500B is a resource for entrepreneurs by entrepreneurs focused on modern business: internet at the center, lower barriers to entry, the digital economy and entrepreneurship.

If you have any story ideas or just want to say hi, we would love to hear from you. Email us at 500bblog@gmail.com.


Building 500B Blog

I am publishing this blog for two main reasons:

  1. To learn how other entrepreneurs have made their way by learning from their successes and failures.
  2. To help spread the message about entrepreneurship to others interested in it.

The world is changing. We are moving away from the model where people can go to college, get a steady job and live happily ever after. My father went to college, got a masters and then worked at one company for his whole career. This is not happening nowadays and no one should expect it. (Parents, please do not set up your children for failure.)

If people have the tools and confidence to become self-sufficient they will be happier. James Altucther says it best: If one person can make or break you, it is time to diversify your life.


Why am I writing feature articles?

In a global society, like we are in now, everything is interconnected. We have relationships with people all over the world. These are direct, for example, you work with a person living in another city, or indirect, in the form of a product that we use that is made in another country. In both situations you need to have a greater understanding of people outside of your local circle to be successful. Before, everything was local: you went to school locally, learned the local culture and could set up a local business and have success without ever having to go any further.

Today it is different. We need to learn from others: other cultures, industries, etc. We can all learn from each other and featuring these entrepreneurs enables us to do so.

Additionally, these feature articles enable entrepreneurs to tell their story. Not the PR story they tell about their company to sell more (which I support), but what it is they did to get where they are today. These features support entrepreneurship globally.

How did the blog start?

My husband and I had thought about the idea for the 500B blog on a bus ride. A colleague of mine had created an industry blog previously after co-founded a startup. At that time he had difficulty getting PR for his startup. He just wanted to give back to the community. I liked that idea: providing value to the community.

My husband and I thought, “How can we create something that focuses on business, helps us to learn and network?” The idea for 500B was born. We would create a blog and interview people in business. This would meet our goals and provide value to the community.

Setting up the blog.

I set up a blogger site, found some creative on Flickr (you can sort by free and for commercial use) and set up the site. I added a couple of articles that I had already written that focused on small businesses so it didn’t look totally empty. Then I thought about a couple of people in business that are interesting to me: Martin Varsavsky and Penelople Trunk.

I wrote a template email (and set up canned responses in Gmail). I added Rapportive, a free tool owned by Linkedin that shows you if an email address is connected to a LinkedIn profile.

Then I wrote a very short question for each person that was very specific to them. My objectives with the email were: to be short, easy to understand, professional and to avoid back and forth. Once there is back and forth, you waste time and risk loosing the person. (I have found this to be true for all emails to anyone.)

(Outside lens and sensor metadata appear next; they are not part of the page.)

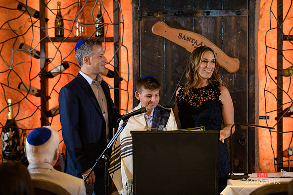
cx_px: 146
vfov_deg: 11.8
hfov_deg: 17.6
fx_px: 944
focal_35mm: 116
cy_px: 98
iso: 1600
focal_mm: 116
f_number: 3.2
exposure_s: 1/125
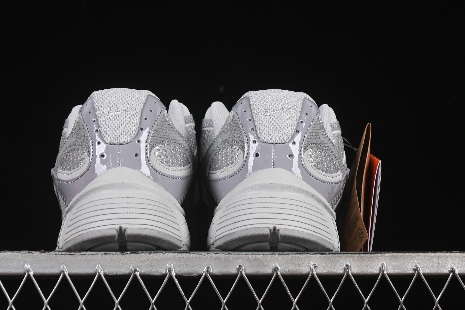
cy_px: 117
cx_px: 205
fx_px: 1343
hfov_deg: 19.6
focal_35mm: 104
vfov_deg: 13.1
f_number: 8
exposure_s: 1/60
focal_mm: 50
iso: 160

Martin’s assistant replied to my email and the question in less than 24 hours. You can check out the article here.


How to to find leads.

I am calling the features leads. They are my sales leads in a way; once they agree to the article, they are my client. I need to treat them as a client: with respect, show them in a positive light, support them and make them feel good about their exchange of personal information for publication.

Birds of a feather flock together. There are many news sites that have lists featuring companies or businesses: Inc, Business Insider, Entrepreneur.com, etc. I can go through these lists and find interesting people to interview.



A couple of things that I have learned about timing are:

  1. Send emails during normal business hours.
  2. Don’t bother people when they are obviously super busy.

I use a script in Gmail to schedule my emails. You can choose the date and time. I like to send emails to leads around 9:05am their local time Monday through Thursday. When I downloaded this script, I didn’t set my local time and ended up sending out emails at 3am. No one responded. I am sure they thought it was spam.

Having worked in a startup I know that when there is a funding or any other large announcement in the press, sales people are cold calling left and right. These entrepreneurs cannot filter through all of the recruiters, services, etc that are contacting them. They are also probably extra busy during this time and will not be able to respond the request.